**WHAT TO DO**
Find every line in the items below that contains the string "left", and copy each of those lines.

**DATASET RECORDS**
* * * * *
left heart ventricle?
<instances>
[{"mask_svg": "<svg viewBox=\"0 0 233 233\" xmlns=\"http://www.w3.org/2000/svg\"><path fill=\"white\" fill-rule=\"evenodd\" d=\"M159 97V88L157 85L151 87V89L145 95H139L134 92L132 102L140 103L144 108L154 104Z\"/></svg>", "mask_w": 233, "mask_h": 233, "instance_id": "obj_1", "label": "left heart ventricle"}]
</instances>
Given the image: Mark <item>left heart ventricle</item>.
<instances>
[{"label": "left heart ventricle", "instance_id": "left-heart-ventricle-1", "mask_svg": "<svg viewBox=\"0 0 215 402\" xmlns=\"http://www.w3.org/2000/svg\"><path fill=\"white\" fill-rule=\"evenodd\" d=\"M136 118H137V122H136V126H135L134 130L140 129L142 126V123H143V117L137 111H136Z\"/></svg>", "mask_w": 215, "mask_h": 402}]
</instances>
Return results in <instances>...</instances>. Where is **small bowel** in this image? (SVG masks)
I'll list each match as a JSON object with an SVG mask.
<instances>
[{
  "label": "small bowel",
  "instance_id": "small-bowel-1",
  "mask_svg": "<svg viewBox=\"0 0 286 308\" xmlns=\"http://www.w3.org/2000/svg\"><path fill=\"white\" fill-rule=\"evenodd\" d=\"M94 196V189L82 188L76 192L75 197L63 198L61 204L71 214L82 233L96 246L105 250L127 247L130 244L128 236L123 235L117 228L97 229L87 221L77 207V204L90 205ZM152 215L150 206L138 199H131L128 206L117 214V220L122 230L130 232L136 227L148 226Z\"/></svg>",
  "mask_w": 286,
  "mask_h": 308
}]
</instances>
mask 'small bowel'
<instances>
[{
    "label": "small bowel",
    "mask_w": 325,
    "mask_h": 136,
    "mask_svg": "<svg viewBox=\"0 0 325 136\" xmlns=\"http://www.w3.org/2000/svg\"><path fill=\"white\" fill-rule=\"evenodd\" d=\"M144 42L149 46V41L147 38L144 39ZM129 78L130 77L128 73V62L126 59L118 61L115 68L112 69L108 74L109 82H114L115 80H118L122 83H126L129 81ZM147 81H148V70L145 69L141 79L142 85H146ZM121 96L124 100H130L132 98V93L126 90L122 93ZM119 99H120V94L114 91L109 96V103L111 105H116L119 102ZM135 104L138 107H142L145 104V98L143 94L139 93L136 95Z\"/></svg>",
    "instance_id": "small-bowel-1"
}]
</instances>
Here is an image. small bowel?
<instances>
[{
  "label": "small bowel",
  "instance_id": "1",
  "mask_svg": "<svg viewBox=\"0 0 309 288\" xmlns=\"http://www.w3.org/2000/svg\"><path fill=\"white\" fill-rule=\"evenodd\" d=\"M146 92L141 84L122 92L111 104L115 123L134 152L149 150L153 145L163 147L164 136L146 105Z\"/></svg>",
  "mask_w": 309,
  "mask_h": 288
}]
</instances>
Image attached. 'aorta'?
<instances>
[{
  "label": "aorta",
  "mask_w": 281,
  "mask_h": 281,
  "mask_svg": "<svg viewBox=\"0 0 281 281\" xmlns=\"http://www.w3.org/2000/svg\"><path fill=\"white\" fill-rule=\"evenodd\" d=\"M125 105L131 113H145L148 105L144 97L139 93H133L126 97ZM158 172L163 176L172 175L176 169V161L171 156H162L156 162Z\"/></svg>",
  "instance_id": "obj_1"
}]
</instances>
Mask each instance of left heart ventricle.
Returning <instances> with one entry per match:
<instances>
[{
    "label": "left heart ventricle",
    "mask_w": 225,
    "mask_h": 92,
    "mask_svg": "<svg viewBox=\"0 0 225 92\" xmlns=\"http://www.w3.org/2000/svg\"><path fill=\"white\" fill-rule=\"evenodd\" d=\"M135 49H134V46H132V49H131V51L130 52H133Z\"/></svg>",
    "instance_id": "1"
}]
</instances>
* * * * *
**SOLUTION BELOW**
left heart ventricle?
[{"mask_svg": "<svg viewBox=\"0 0 233 233\" xmlns=\"http://www.w3.org/2000/svg\"><path fill=\"white\" fill-rule=\"evenodd\" d=\"M159 97V88L157 85L151 87V89L145 95H139L134 92L132 102L140 103L144 108L154 104Z\"/></svg>", "mask_w": 233, "mask_h": 233, "instance_id": "obj_1", "label": "left heart ventricle"}]
Given the image: Mark <item>left heart ventricle</item>.
[{"label": "left heart ventricle", "instance_id": "left-heart-ventricle-1", "mask_svg": "<svg viewBox=\"0 0 215 402\" xmlns=\"http://www.w3.org/2000/svg\"><path fill=\"white\" fill-rule=\"evenodd\" d=\"M136 118H137V122H136V126H135L134 130L140 129L142 126V123H143V117L137 111H136Z\"/></svg>", "mask_w": 215, "mask_h": 402}]
Mask each instance of left heart ventricle.
    "label": "left heart ventricle",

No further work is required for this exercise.